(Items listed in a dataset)
BEGIN

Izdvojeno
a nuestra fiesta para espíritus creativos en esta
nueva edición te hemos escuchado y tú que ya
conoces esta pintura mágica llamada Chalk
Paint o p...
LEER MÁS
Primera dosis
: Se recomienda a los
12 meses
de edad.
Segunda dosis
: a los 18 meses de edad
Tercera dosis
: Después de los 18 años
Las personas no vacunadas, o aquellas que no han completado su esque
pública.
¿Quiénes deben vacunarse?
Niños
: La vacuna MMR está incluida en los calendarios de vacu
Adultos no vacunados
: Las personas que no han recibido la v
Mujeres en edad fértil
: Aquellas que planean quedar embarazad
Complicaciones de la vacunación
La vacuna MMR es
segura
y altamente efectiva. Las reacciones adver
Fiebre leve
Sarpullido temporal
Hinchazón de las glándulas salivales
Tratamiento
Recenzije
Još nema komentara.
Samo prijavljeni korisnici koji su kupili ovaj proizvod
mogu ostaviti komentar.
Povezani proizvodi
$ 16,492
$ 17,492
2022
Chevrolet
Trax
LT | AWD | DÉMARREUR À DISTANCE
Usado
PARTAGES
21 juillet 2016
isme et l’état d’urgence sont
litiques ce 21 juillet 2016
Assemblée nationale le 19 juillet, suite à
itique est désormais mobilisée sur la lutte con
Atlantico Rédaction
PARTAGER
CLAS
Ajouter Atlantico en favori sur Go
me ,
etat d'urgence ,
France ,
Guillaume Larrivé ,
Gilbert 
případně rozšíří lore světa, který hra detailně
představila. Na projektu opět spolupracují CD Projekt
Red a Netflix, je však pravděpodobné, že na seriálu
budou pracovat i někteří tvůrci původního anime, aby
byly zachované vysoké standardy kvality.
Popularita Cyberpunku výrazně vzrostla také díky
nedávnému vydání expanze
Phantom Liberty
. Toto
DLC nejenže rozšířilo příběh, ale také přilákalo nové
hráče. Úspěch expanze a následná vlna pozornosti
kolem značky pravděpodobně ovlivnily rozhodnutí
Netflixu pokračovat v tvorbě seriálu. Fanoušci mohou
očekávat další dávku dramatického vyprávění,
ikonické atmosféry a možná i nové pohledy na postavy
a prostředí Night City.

END

Exercise - Write out each line above that contains the word "personas".

Answer -
Las personas no vacunadas, o aquellas que no han completado su esque
: Las personas que no han recibido la v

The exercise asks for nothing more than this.